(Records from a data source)
▼
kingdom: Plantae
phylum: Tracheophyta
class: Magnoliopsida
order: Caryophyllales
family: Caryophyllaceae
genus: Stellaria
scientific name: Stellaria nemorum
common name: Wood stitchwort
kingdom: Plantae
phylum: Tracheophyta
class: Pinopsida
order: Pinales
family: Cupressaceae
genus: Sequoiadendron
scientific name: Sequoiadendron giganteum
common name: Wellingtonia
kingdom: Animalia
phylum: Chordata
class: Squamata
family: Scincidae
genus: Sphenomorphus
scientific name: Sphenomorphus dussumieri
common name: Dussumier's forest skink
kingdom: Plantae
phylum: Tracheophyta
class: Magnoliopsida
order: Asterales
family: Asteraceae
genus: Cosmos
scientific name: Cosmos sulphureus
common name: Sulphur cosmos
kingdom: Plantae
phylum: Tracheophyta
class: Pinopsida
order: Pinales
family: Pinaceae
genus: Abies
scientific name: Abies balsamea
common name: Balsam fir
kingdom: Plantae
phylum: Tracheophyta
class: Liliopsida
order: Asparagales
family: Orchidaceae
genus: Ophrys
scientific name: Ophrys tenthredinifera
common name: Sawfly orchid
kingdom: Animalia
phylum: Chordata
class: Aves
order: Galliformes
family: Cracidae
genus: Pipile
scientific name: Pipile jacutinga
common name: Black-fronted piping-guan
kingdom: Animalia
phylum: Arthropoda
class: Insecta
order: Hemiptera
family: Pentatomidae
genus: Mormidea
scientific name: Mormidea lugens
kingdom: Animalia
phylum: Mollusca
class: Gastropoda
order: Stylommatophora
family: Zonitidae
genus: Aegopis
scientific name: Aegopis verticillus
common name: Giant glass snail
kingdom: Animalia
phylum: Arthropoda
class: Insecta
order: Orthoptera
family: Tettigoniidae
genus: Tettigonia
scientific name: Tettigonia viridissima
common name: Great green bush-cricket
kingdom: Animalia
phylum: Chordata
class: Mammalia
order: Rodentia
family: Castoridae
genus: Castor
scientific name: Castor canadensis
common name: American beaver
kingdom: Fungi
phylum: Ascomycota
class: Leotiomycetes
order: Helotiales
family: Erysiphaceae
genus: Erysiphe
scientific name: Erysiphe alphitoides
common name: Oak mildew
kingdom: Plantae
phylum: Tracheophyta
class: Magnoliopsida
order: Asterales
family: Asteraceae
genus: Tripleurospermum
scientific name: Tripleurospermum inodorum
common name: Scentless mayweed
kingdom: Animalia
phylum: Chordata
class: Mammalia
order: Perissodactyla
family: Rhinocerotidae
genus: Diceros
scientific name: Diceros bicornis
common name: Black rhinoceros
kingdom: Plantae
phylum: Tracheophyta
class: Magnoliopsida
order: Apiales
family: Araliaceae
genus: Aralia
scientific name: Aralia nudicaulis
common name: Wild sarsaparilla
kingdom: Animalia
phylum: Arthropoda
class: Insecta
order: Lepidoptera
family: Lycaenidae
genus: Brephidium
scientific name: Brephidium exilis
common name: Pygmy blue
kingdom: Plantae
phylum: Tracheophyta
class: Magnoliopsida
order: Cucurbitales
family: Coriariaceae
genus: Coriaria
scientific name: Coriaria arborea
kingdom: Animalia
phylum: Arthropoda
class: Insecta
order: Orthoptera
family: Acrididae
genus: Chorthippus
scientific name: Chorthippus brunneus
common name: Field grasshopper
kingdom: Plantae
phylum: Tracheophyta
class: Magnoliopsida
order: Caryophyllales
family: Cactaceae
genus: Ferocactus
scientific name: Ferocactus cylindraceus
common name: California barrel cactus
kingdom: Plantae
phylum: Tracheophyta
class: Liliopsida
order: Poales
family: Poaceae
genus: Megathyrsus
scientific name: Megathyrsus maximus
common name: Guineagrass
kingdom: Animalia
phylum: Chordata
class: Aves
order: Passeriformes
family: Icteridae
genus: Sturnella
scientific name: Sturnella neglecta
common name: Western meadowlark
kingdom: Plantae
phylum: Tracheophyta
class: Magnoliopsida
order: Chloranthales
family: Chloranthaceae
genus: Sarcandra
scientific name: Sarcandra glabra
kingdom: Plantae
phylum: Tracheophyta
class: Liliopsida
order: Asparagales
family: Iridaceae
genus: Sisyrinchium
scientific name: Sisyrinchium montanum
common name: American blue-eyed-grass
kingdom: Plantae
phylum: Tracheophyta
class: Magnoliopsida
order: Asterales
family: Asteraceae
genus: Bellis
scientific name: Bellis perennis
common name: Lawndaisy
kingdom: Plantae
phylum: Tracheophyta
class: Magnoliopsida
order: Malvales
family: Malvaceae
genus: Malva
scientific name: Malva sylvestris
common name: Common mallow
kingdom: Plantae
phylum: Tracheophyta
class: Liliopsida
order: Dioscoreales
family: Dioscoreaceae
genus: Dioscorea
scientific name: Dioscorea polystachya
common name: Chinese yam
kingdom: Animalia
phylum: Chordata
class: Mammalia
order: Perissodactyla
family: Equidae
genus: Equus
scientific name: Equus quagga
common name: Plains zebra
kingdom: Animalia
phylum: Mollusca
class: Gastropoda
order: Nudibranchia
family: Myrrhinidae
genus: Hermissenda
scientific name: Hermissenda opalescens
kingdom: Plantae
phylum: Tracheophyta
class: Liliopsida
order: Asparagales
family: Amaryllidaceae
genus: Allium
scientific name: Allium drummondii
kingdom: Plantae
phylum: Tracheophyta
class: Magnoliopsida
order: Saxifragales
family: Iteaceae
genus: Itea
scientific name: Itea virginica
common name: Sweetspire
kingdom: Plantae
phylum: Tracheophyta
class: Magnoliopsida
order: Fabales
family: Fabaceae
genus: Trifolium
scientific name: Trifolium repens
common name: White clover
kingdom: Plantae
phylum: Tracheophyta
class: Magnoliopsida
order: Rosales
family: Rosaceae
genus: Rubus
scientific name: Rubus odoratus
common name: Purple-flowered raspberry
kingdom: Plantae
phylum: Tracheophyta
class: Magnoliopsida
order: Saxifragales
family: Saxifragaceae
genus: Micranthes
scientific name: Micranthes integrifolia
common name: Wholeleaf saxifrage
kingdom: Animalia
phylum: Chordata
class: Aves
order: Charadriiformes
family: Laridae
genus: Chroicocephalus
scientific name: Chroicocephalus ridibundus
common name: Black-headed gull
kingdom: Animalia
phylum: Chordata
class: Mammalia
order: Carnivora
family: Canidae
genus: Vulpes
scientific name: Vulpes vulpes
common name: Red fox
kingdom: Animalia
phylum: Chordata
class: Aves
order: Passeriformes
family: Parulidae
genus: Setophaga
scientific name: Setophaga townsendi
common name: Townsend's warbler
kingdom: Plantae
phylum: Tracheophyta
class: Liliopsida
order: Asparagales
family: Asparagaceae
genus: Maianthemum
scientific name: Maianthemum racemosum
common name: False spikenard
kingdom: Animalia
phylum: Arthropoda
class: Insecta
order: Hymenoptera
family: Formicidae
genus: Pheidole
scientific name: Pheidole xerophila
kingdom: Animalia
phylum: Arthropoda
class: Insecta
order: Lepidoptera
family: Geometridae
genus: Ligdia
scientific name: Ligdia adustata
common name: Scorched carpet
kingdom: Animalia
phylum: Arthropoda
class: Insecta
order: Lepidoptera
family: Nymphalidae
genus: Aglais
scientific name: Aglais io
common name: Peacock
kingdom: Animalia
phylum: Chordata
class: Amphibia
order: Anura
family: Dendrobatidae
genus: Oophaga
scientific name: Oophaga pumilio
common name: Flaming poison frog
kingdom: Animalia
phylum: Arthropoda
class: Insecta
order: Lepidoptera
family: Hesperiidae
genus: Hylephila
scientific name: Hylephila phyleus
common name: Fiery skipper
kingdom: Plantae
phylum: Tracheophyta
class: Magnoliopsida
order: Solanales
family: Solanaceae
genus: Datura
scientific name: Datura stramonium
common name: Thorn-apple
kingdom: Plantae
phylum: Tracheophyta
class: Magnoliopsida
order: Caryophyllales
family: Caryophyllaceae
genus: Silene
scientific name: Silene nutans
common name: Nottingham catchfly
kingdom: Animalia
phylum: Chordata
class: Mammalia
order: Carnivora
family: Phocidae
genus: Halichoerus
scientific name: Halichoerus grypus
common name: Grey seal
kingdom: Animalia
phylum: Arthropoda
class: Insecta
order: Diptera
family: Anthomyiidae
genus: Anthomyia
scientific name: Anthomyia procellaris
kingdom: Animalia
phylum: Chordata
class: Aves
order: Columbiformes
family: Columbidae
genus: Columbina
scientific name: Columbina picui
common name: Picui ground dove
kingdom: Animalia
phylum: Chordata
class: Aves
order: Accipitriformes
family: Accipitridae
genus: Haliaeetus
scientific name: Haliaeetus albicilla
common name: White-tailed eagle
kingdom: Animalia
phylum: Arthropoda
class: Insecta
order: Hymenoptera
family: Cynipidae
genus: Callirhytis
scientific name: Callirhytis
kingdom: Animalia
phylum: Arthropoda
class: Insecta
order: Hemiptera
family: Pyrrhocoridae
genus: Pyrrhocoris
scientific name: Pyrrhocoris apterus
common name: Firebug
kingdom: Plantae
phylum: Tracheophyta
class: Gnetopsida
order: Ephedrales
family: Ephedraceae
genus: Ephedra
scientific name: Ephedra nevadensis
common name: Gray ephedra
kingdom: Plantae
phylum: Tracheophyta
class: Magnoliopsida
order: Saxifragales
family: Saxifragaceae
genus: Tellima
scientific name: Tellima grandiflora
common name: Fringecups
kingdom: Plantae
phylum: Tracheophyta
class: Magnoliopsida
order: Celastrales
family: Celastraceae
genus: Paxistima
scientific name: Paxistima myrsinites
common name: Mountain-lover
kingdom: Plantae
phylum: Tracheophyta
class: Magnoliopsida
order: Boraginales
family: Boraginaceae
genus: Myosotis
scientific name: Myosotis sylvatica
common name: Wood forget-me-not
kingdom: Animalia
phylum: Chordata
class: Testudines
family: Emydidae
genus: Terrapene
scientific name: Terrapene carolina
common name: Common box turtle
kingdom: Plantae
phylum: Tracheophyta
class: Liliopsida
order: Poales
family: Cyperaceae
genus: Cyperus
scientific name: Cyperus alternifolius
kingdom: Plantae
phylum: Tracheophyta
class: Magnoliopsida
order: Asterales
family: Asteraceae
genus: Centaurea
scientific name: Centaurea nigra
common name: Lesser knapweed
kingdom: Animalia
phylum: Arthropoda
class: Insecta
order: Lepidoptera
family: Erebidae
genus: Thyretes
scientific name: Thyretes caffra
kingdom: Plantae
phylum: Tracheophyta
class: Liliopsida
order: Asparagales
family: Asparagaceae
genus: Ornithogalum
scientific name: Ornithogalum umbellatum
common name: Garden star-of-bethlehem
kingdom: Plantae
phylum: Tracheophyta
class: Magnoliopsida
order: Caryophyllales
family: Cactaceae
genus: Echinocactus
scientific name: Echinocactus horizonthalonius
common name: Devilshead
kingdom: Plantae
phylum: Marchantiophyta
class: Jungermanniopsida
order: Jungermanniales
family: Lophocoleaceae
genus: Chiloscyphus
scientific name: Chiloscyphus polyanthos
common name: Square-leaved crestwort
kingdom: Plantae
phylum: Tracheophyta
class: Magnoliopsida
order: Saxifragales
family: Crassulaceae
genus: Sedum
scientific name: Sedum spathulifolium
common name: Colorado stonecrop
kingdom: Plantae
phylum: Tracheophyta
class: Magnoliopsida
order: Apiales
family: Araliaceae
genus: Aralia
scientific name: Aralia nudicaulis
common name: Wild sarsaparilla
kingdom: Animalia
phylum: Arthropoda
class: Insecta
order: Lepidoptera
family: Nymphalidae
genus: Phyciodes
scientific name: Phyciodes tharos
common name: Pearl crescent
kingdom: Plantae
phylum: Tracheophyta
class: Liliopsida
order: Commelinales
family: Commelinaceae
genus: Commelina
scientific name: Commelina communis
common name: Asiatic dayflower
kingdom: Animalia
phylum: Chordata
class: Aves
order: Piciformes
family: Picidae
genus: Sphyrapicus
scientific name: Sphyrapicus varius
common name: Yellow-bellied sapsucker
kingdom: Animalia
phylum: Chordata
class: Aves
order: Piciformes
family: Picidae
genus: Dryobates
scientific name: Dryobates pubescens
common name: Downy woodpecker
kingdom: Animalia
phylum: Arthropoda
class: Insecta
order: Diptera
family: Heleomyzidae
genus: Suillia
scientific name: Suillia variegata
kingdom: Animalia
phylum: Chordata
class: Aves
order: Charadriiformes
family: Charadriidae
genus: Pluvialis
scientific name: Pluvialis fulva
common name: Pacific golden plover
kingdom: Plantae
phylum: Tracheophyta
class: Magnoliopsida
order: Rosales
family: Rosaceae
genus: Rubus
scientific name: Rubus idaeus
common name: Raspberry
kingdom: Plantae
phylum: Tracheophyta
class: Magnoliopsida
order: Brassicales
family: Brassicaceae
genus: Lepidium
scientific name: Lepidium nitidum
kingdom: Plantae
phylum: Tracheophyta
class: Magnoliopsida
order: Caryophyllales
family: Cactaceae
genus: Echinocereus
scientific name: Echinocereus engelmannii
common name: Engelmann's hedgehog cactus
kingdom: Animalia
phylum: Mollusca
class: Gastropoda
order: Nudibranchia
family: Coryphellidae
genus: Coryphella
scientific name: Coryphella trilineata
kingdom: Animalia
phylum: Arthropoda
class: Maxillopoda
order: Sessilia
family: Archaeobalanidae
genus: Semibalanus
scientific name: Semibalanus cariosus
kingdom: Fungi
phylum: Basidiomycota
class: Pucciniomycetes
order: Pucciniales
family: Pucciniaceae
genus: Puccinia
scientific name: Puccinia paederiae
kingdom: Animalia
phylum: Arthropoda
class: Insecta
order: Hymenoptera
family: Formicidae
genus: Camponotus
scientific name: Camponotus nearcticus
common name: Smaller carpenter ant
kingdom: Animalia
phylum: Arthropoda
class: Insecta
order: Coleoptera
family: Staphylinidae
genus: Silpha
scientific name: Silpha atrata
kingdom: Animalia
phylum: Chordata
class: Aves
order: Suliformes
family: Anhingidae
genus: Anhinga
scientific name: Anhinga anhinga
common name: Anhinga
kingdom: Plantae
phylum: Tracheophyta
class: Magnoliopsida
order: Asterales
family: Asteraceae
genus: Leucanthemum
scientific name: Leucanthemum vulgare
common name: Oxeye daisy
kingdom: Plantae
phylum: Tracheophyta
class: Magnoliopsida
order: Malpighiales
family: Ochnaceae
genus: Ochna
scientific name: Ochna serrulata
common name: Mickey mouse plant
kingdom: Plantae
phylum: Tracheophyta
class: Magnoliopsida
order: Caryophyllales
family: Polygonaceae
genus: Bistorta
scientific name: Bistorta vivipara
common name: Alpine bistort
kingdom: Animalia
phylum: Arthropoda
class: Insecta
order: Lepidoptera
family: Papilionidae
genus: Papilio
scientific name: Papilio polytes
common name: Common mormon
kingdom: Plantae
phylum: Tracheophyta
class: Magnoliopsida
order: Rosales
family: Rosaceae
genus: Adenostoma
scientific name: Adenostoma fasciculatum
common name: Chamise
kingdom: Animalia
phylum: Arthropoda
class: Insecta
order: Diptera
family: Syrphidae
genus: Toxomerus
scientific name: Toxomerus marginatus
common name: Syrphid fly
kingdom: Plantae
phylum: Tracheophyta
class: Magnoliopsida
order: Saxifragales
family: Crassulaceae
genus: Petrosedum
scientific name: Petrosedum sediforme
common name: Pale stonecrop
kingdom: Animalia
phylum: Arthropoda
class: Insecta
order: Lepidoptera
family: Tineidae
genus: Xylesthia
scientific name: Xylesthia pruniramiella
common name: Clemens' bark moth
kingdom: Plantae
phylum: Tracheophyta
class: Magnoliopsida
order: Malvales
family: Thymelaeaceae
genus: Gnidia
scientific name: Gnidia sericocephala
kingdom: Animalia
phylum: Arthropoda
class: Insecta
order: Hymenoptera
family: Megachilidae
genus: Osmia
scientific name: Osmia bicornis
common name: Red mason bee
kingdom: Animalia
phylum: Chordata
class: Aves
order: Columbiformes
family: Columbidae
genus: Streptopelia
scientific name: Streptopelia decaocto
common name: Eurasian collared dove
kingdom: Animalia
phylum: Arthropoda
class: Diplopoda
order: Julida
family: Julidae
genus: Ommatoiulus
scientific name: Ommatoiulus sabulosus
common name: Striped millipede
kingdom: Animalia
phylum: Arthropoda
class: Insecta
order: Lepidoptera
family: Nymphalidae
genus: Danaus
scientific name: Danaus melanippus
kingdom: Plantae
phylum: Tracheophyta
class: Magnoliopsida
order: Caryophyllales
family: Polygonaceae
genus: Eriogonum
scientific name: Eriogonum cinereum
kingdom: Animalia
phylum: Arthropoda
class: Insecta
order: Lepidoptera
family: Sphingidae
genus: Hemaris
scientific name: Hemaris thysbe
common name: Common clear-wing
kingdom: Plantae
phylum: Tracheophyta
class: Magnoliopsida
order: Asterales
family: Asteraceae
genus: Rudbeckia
▲
◆ Instruction ◆
Present the lines from the one holding "genus: Danaus" through the last line of the entries, inclusive, as a Markdown table with the columns Row and Text. Number each row and leave out any blank lines.

◆ Finished task ◆
| Row | Text |
|---|---|
| 1 | genus: Danaus |
| 2 | scientific name: Danaus melanippus |
| 3 | kingdom: Plantae |
| 4 | phylum: Tracheophyta |
| 5 | class: Magnoliopsida |
| 6 | order: Caryophyllales |
| 7 | family: Polygonaceae |
| 8 | genus: Eriogonum |
| 9 | scientific name: Eriogonum cinereum |
| 10 | kingdom: Animalia |
| 11 | phylum: Arthropoda |
| 12 | class: Insecta |
| 13 | order: Lepidoptera |
| 14 | family: Sphingidae |
| 15 | genus: Hemaris |
| 16 | scientific name: Hemaris thysbe |
| 17 | common name: Common clear-wing |
| 18 | kingdom: Plantae |
| 19 | phylum: Tracheophyta |
| 20 | class: Magnoliopsida |
| 21 | order: Asterales |
| 22 | family: Asteraceae |
| 23 | genus: Rudbeckia |